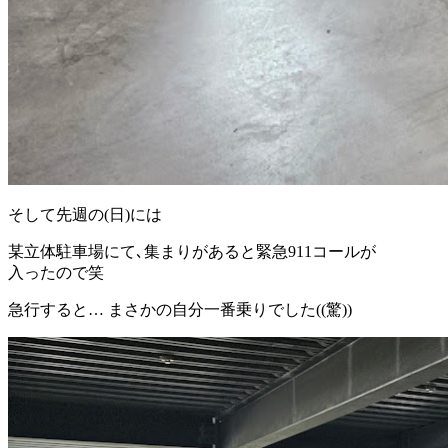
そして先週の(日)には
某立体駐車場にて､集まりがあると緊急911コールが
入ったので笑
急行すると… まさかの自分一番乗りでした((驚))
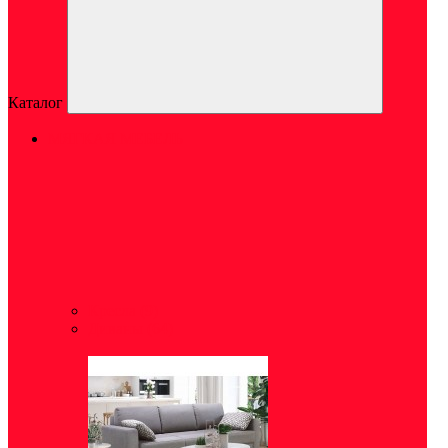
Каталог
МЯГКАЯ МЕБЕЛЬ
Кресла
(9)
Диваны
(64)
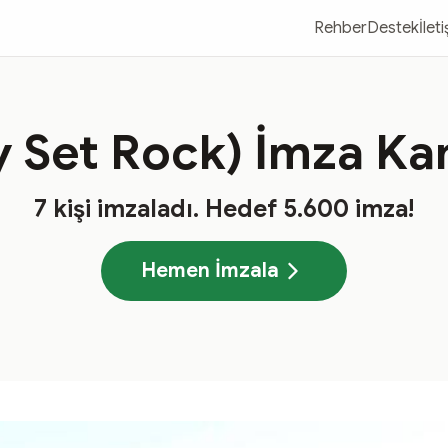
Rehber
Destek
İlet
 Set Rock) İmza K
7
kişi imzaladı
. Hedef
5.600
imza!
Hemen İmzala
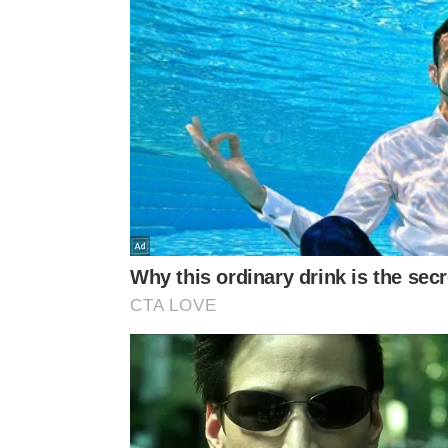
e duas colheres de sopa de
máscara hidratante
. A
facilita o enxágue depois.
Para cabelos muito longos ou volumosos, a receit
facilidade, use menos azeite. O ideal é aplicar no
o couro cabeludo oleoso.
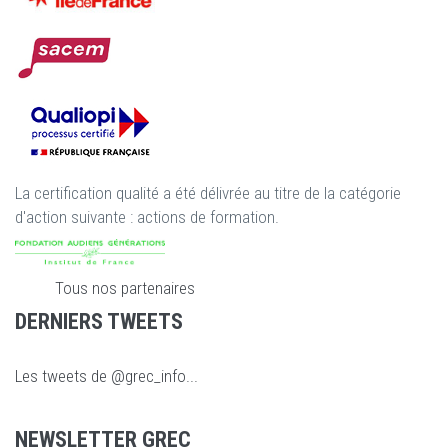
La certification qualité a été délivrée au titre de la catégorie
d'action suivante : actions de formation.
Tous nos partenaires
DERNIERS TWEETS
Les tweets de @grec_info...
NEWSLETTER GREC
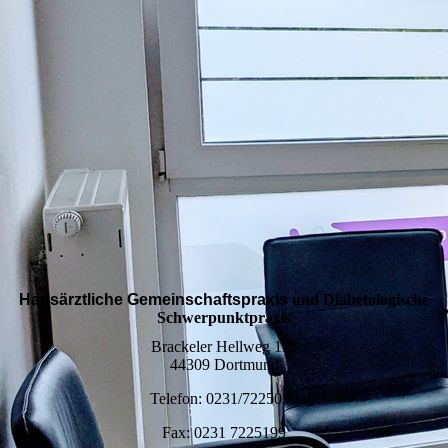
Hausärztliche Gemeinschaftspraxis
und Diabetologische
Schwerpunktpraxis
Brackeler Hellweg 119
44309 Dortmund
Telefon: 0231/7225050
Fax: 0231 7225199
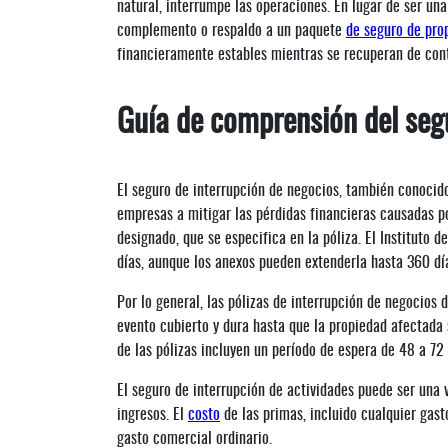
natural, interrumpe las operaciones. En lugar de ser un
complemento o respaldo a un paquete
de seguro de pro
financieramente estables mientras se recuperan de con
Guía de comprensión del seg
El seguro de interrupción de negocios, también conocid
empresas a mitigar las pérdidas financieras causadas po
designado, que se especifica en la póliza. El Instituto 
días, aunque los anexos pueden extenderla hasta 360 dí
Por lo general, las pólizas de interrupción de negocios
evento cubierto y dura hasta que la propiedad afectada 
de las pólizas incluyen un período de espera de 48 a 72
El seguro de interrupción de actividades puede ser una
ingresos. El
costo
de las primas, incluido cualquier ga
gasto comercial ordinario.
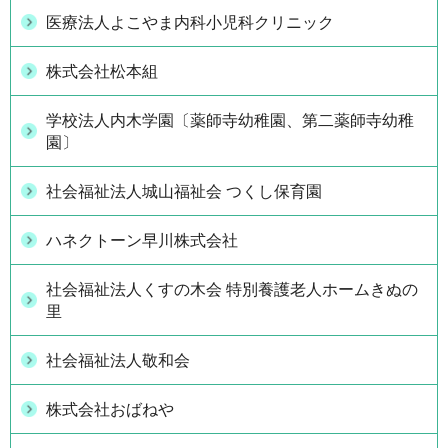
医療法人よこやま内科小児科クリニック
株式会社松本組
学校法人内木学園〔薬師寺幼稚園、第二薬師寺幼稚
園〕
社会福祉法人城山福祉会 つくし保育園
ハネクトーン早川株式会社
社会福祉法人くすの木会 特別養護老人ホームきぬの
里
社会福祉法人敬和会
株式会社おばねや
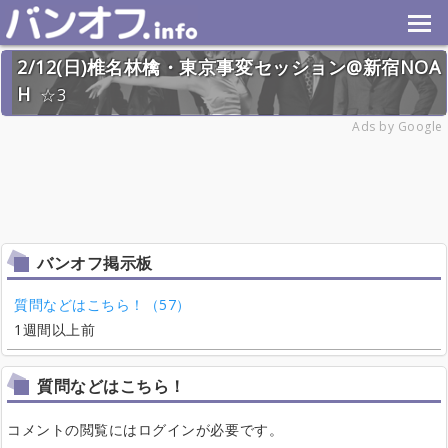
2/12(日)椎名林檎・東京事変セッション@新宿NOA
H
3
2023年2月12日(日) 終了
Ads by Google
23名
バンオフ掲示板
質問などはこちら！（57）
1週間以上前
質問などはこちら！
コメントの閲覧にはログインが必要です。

◆ **About this exercise**
Keep to the stretch from the line containing "44309 Dortmund" through the line containing "días, aunque los", both ends included, and copy it exactly from the listing above, minus the pictures.

◆ **Task solution**
44309 Dortmund
Telefon: 0231/7225050
Fax: 0231 7225199
natural, interrumpe las operaciones. En lugar de ser un
complemento o respaldo a un paquete
de seguro de pro
financieramente estables mientras se recuperan de con
Guía de comprensión del seg
El seguro de interrupción de negocios, también conocid
empresas a mitigar las pérdidas financieras causadas po
designado, que se especifica en la póliza. El Instituto 
días, aunque los anexos pueden extenderla hasta 360 dí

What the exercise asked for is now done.